Saved entries
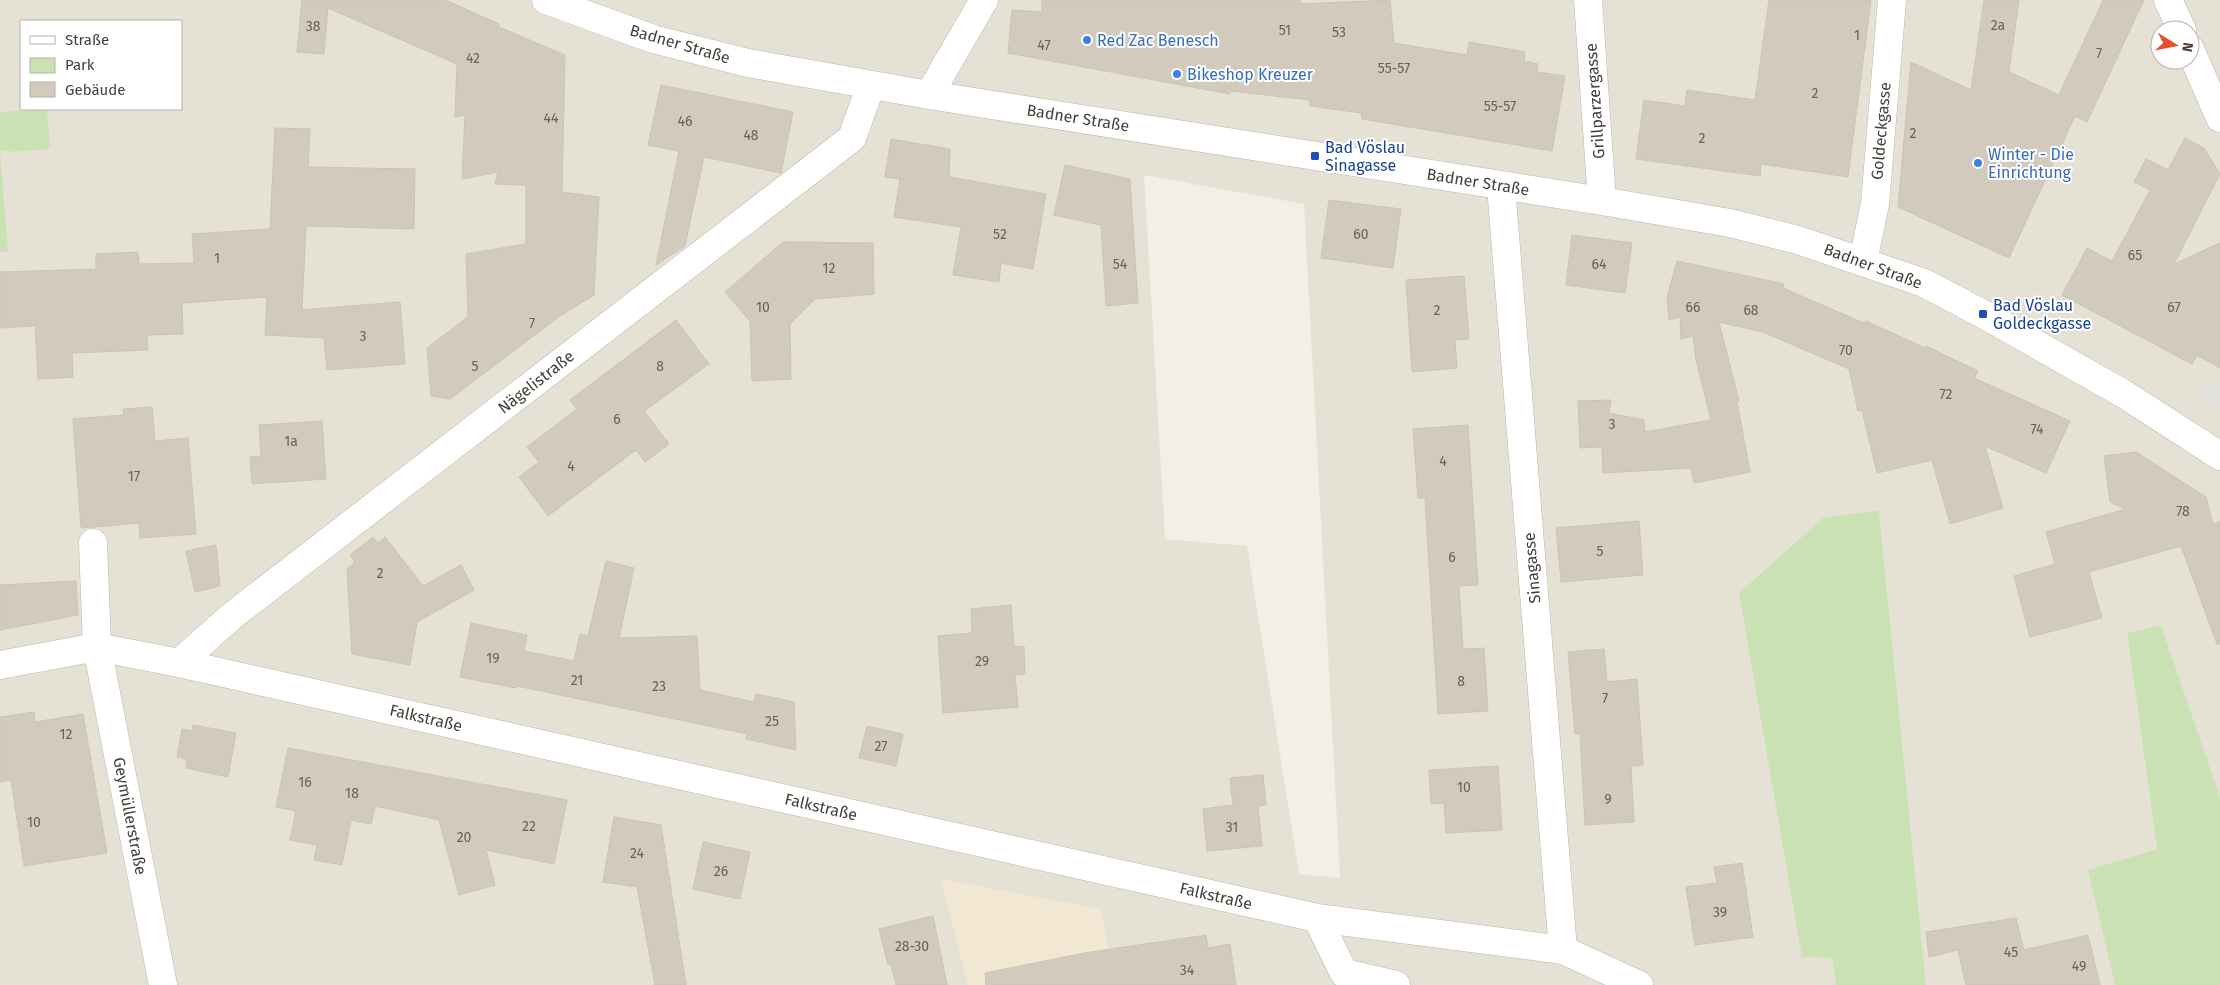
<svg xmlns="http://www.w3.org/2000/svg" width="2220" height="985" viewBox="0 0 2220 985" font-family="'Fira Sans',sans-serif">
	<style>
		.residential { fill: #e5e1d5; fill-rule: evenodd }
		.commercial { fill: #f2e7d3 }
		.green { fill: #cae2b3 }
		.parking { fill: #e3e1de }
		.building { fill: #d2cbbd; stroke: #ccc3b1 }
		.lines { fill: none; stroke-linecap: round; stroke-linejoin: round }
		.minor-casing { stroke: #bcb7aa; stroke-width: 29 }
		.minor { stroke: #fff; stroke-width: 28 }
		.shop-dot { fill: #3f7fe0; stroke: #fff; stroke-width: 2 }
		.transit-dot { fill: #1a4fb4; stroke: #fff; stroke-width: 2 }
		.labels { text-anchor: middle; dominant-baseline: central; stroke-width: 4; stroke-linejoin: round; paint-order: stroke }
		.number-label { font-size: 14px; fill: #686258 }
		.shop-label { font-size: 16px; fill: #366cbe; stroke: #fff; text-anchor: start }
		.street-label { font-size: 16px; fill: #443f36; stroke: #fff }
		.transit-label { font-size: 16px; fill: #164399; stroke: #fff; text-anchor: start }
	</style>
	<rect width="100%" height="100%" fill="#f1efe6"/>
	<path class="residential" d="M 0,0 L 2220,0 L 2220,797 L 2161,625 L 2127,633 L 2157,849 L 2089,870 L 2115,985 L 1926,985 L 1879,510 L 1802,957 L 1832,958 L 1836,985 L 1116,985 L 942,879 L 968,985 L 0,985 ZM 21,21 L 181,21 L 181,109 L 21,109 ZM 2160,30 L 2190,30 L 2190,60 L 2160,60 ZM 1144,175 L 1304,204 L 1340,878 L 1299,874 L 1247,546 L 1165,539 Z"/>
	<path class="commercial" d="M 941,879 L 1101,909 L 1116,985 L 968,985 Z"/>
	<path class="green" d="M 47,109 L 50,149 L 10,152 L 10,150 L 0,151 L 8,251 L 0,252 L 0,112 Z
		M 1879,510 L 1926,985 L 1836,985 L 1832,958 L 1802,957 L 1739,593 L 1823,518 Z
		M 2161,625 L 2220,797 L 2220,985 L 2115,985 L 2088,870 L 2157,849 L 2127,633 Z"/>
	<path class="parking" d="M 2210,380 L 2220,387 L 2220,412 L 2200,399 Z"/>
	<path class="building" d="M 302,0 L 445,0 L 499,24 L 499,27 L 565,55 L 562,192 L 599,197 L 594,295 L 560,316 L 450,399 L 431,396 L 427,348 L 468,317 L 466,254 L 526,244 L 526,185 L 495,184 L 498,172 L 462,179 L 465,115 L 455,117 L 457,64 L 328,8 L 324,54 L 297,52 Z
		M 1042,0 L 1300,0 L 1300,4 L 1390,0 L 1394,43 L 1467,55 L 1469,42 L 1525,52 L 1524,61 L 1538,64 L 1537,72 L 1565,76 L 1552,151 L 1362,119 L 1361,113 L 1310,106 L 1310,100 L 1230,91 L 1230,94 L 1008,53 L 1012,10 L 1042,12 Z
		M 1769,0 L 1871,0 L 1848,177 L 1761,164 L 1760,176 L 1636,159 L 1644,100 L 1685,106 L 1687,90 L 1755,100 Z
		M 1984,0 L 2019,0 L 2009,72 L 2059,95 L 2103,0 L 2144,0 L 2087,122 L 2075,116 L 2009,258 L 1898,207 L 1911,62 L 1971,90 Z
		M 661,85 L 793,112 L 781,173 L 704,157 L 685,246 L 656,265 L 679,151 L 648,145 Z
		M 275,128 L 310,129 L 308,167 L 415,169 L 414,229 L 306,226 L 302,310 L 400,302 L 405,364 L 327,370 L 324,338 L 265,335 L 267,297 L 182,303 L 183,334 L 147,335 L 148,350 L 72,353 L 73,377 L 38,379 L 35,326 L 0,328 L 0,272 L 96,269 L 96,254 L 138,252 L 139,264 L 194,263 L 192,234 L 270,229 Z
		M 2185,138 L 2204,148 L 2220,174 L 2174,264 L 2220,243 L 2220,368 L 2197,355 L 2192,364 L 2062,295 L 2087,248 L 2112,261 L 2150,190 L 2134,182 L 2146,159 L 2168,170 Z
		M 891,139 L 950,149 L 949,177 L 1046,194 L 1033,269 L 1001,263 L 999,282 L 953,275 L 961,227 L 894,217 L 900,179 L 885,177 Z
		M 1065,165 L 1130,179 L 1138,303 L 1106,306 L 1101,225 L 1054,215 Z
		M 1329,200 L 1401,209 L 1393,268 L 1321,258 Z
		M 1572,235 L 1632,243 L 1625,293 L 1566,285 Z
		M 783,242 L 873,243 L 874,294 L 815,299 L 790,324 L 791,379 L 752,381 L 750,321 L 725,292 Z
		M 1677,261 L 1784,284 L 1783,288 L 1866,324 L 1866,321 L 1925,348 L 1926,346 L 1978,371 L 1974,378 L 2070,421 L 2046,473 L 1985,446 L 2003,508 L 1950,524 L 1932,460 L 1877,473 L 1862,410 L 1858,411 L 1849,369 L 1763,332 L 1719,322 L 1739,401 L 1737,402 L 1750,472 L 1694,483 L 1691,468 L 1603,473 L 1602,447 L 1580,448 L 1578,401 L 1611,400 L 1609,413 L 1644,420 L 1645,432 L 1711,420 L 1696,360 L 1693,336 L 1681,339 L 1680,317 L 1669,320 L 1667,297 Z
		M 1464,276 L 1469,339 L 1455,340 L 1457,368 L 1412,372 L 1406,280 Z
		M 676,320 L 709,364 L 644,411 L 669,444 L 645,462 L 636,450 L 548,516 L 519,477 L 539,462 L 527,447 L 577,409 L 570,400 Z
		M 152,407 L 155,441 L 188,438 L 196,534 L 140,538 L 139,523 L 81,528 L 73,419 L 124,415 L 123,409 Z
		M 322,421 L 326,479 L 252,484 L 250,457 L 261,456 L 259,425 Z
		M 1468,425 L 1478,585 L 1459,586 L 1463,649 L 1484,648 L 1488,711 L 1438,714 L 1425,498 L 1418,498 L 1413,429 Z
		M 2136,452 L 2206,497 L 2213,525 L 2220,521 L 2220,644 L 2217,644 L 2181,546 L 2089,572 L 2102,618 L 2030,637 L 2014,576 L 2055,564 L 2046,532 L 2126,509 L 2110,502 L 2104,456 Z
		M 1639,521 L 1643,575 L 1561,582 L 1556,528 Z
		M 373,537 L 378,543 L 385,537 L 423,586 L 461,565 L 474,590 L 417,622 L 410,665 L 352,654 L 347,569 L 355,562 L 350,555 Z
		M 216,545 L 220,586 L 195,592 L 186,551 Z
		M 606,561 L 634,568 L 619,638 L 697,636 L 700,690 L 754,702 L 756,694 L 794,702 L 796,750 L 746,739 L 747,734 L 517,686 L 516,688 L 460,677 L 471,623 L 527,635 L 524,651 L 574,661 L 580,634 L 588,636 Z
		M 76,581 L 78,615 L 0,630 L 0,585 Z
		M 1011,605 L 1014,647 L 1024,646 L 1025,674 L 1015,675 L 1018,707 L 943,713 L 938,636 L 972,633 L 971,609 Z
		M 1604,649 L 1607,682 L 1637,679 L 1643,765 L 1631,766 L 1634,822 L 1585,825 L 1580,734 L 1575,734 L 1568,652 Z
		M 34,712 L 35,722 L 83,714 L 107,853 L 24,866 L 11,780 L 0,782 L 0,717 Z
		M 193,725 L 236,733 L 228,777 L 186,768 L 187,759 L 177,757 L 182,729 L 192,731 Z
		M 867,726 L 903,734 L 896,766 L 859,758 Z
		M 288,748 L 567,800 L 554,864 L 486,850 L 495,885 L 459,895 L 439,820 L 375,806 L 371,824 L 351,820 L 342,865 L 314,860 L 317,845 L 290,840 L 296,811 L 276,807 Z
		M 1498,766 L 1502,830 L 1446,833 L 1444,803 L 1431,804 L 1429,770 Z
		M 1263,775 L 1266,805 L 1258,806 L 1262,846 L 1207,851 L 1203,809 L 1233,805 L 1230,778 Z
		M 614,817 L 661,825 L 686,985 L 655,985 L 637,887 L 603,882 Z
		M 703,842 L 750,852 L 740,899 L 693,889 Z
		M 1742,863 L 1753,937 L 1695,945 L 1686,887 L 1717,883 L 1714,867 Z
		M 933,916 L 947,985 L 896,985 L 891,964 L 888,965 L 879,929 Z
		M 2016,918 L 2024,950 L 2088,935 L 2100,985 L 1966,985 L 1958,950 L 1929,957 L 1926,932 Z
		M 1206,935 L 1208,948 L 1230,944 L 1236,985 L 986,985 L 985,973 L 1084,953 Z"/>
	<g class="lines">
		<defs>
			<path id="minor" d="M 546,0 L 653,39 L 748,63 L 929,95 L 1602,201 L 1730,223 L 1798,240 L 1924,283 L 1983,314 L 2124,394 L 2220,456
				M 1588,0 L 1602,201
				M 2168,0 L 2182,30
				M 2190,49 L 2220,118
				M 929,95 L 984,0
				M 1501,186 L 1563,950
				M 1863,261 L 1875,204 L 1892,0
				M 93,543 L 97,647 L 163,985
				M 179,663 L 233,615 L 852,138 L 871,85
				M 0,665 L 97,647 L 179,663 L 1317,918 L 1563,950 L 1639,985
				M 1317,918 L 1344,973 L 1396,985"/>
		</defs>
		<use href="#minor" class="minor-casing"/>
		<use href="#minor" class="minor"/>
	</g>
	<g class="shop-dot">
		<circle cx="1087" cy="40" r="5"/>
		<circle cx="1177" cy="74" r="5"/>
		<circle cx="1978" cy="163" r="5"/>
	</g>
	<g class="transit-dot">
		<rect x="1310" y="151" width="10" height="10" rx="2.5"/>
		<rect x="1978" y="309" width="10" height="10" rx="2.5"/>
	</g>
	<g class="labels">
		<g class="number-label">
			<text x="1998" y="25">2a</text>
			<text x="313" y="26">38</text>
			<text x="1285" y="30">51</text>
			<text x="1339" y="32">53</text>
			<text x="1857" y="35">1</text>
			<text x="1044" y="45">47</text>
			<text x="2099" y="53">7</text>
			<text x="473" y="58">42</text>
			<text x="1394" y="68">55-57</text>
			<text x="1815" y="93">2</text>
			<text x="1500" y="106">55-57</text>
			<text x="551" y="118">44</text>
			<text x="685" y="121">46</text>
			<text x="1913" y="133">2</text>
			<text x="751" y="135">48</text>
			<text x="1702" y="138">2</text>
			<text x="1000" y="234">52</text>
			<text x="1361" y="234">60</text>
			<text x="2135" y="255">65</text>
			<text x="217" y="258">1</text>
			<text x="1120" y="264">54</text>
			<text x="1599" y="264">64</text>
			<text x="829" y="268">12</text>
			<text x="763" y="307">10</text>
			<text x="1693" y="307">66</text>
			<text x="2174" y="307">67</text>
			<text x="1437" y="310">2</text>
			<text x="1751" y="310">68</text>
			<text x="532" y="323">7</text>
			<text x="363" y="336">3</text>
			<text x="1846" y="350">70</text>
			<text x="475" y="366">5</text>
			<text x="660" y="366">8</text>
			<text x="1946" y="394">72</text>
			<text x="617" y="419">6</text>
			<text x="1612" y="424">3</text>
			<text x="2037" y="429">74</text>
			<text x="291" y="441">1a</text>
			<text x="1443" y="461">4</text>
			<text x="571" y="466">4</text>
			<text x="134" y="476">17</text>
			<text x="2183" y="511">78</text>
			<text x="1600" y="551">5</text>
			<text x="1452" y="557">6</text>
			<text x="380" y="573">2</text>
			<text x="493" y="658">19</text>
			<text x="982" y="661">29</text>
			<text x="577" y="680">21</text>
			<text x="1461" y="681">8</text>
			<text x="659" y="686">23</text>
			<text x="1605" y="698">7</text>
			<text x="772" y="721">25</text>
			<text x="66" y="734">12</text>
			<text x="881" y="746">27</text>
			<text x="305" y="782">16</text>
			<text x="1464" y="787">10</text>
			<text x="352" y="793">18</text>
			<text x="1608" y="799">9</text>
			<text x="34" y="822">10</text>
			<text x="529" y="826">22</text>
			<text x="1232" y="827">31</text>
			<text x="464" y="837">20</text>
			<text x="637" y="853">24</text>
			<text x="721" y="871">26</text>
			<text x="1720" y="912">39</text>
			<text x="912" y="946">28-30</text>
			<text x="2011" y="952">45</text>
			<text x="2079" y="966">49</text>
			<text x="1187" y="970">34</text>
		</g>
		<g class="shop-label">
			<text x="1097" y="40">Red Zac Benesch</text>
			<text x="1187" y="74">Bikeshop Kreuzer</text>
			<text x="1988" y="154">Winter - Die<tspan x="1988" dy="18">Einrichtung</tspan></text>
		</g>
		<g class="street-label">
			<text transform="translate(680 44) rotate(16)">Badner Straße</text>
			<text transform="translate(1595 101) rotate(-94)">Grillparzergasse</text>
			<text transform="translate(1078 118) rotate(9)">Badner Straße</text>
			<text transform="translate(1881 131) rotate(-85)">Goldeckgasse</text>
			<text transform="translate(1478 182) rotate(9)">Badner Straße</text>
			<text transform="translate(1873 266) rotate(20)">Badner Straße</text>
			<text transform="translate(536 382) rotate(-38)">Nägelistraße</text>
			<text transform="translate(1532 568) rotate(-95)">Sinagasse</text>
			<text transform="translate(426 718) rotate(13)">Falkstraße</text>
			<text transform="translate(821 807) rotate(13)">Falkstraße</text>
			<text transform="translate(130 816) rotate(79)">Geymüllerstraße</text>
			<text transform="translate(1216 896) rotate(13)">Falkstraße</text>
		</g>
		<g class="transit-label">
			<text x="1325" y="147">Bad Vöslau<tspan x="1325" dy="18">Sinagasse</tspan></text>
			<text x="1993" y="305">Bad Vöslau<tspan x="1993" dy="18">Goldeckgasse</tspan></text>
		</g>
	</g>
	<rect x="20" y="20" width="162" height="90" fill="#ffffff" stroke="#b4b2af"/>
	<rect x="30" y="36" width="25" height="8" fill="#ffffff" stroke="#b4b2af"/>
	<text x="65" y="45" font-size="15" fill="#443f36">Straße</text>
	<rect x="30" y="58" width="25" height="15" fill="#cae2b3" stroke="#b4b2af"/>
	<text x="65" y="70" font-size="15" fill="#443f36">Park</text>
	<rect x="30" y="82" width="25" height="15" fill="#d2cbbd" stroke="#b4b2af"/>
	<text x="65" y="95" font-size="15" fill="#443f36">Gebäude</text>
	<g transform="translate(2175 45) rotate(100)"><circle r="24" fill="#ffffff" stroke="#b4b2af"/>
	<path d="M0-4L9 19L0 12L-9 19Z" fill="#e5522a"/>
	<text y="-8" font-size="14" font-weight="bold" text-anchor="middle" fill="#443f36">N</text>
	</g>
</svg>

**PROBLEM REQUIREMENTS:** All lines above from the one holding "#bcb7aa; stroke-width: 29" to the one holding "M 661,85 L 793,112", inclusive, are to be copied exactly; no other line is wanted.

**SOLUTION TO THIS EXERCISE:**
		.minor-casing { stroke: #bcb7aa; stroke-width: 29 }
		.minor { stroke: #fff; stroke-width: 28 }
		.shop-dot { fill: #3f7fe0; stroke: #fff; stroke-width: 2 }
		.transit-dot { fill: #1a4fb4; stroke: #fff; stroke-width: 2 }
		.labels { text-anchor: middle; dominant-baseline: central; stroke-width: 4; stroke-linejoin: round; paint-order: stroke }
		.number-label { font-size: 14px; fill: #686258 }
		.shop-label { font-size: 16px; fill: #366cbe; stroke: #fff; text-anchor: start }
		.street-label { font-size: 16px; fill: #443f36; stroke: #fff }
		.transit-label { font-size: 16px; fill: #164399; stroke: #fff; text-anchor: start }
	</style>
	<rect width="100%" height="100%" fill="#f1efe6"/>
	<path class="residential" d="M 0,0 L 2220,0 L 2220,797 L 2161,625 L 2127,633 L 2157,849 L 2089,870 L 2115,985 L 1926,985 L 1879,510 L 1802,957 L 1832,958 L 1836,985 L 1116,985 L 942,879 L 968,985 L 0,985 ZM 21,21 L 181,21 L 181,109 L 21,109 ZM 2160,30 L 2190,30 L 2190,60 L 2160,60 ZM 1144,175 L 1304,204 L 1340,878 L 1299,874 L 1247,546 L 1165,539 Z"/>
	<path class="commercial" d="M 941,879 L 1101,909 L 1116,985 L 968,985 Z"/>
	<path class="green" d="M 47,109 L 50,149 L 10,152 L 10,150 L 0,151 L 8,251 L 0,252 L 0,112 Z
		M 1879,510 L 1926,985 L 1836,985 L 1832,958 L 1802,957 L 1739,593 L 1823,518 Z
		M 2161,625 L 2220,797 L 2220,985 L 2115,985 L 2088,870 L 2157,849 L 2127,633 Z"/>
	<path class="parking" d="M 2210,380 L 2220,387 L 2220,412 L 2200,399 Z"/>
	<path class="building" d="M 302,0 L 445,0 L 499,24 L 499,27 L 565,55 L 562,192 L 599,197 L 594,295 L 560,316 L 450,399 L 431,396 L 427,348 L 468,317 L 466,254 L 526,244 L 526,185 L 495,184 L 498,172 L 462,179 L 465,115 L 455,117 L 457,64 L 328,8 L 324,54 L 297,52 Z
		M 1042,0 L 1300,0 L 1300,4 L 1390,0 L 1394,43 L 1467,55 L 1469,42 L 1525,52 L 1524,61 L 1538,64 L 1537,72 L 1565,76 L 1552,151 L 1362,119 L 1361,113 L 1310,106 L 1310,100 L 1230,91 L 1230,94 L 1008,53 L 1012,10 L 1042,12 Z
		M 1769,0 L 1871,0 L 1848,177 L 1761,164 L 1760,176 L 1636,159 L 1644,100 L 1685,106 L 1687,90 L 1755,100 Z
		M 1984,0 L 2019,0 L 2009,72 L 2059,95 L 2103,0 L 2144,0 L 2087,122 L 2075,116 L 2009,258 L 1898,207 L 1911,62 L 1971,90 Z
		M 661,85 L 793,112 L 781,173 L 704,157 L 685,246 L 656,265 L 679,151 L 648,145 Z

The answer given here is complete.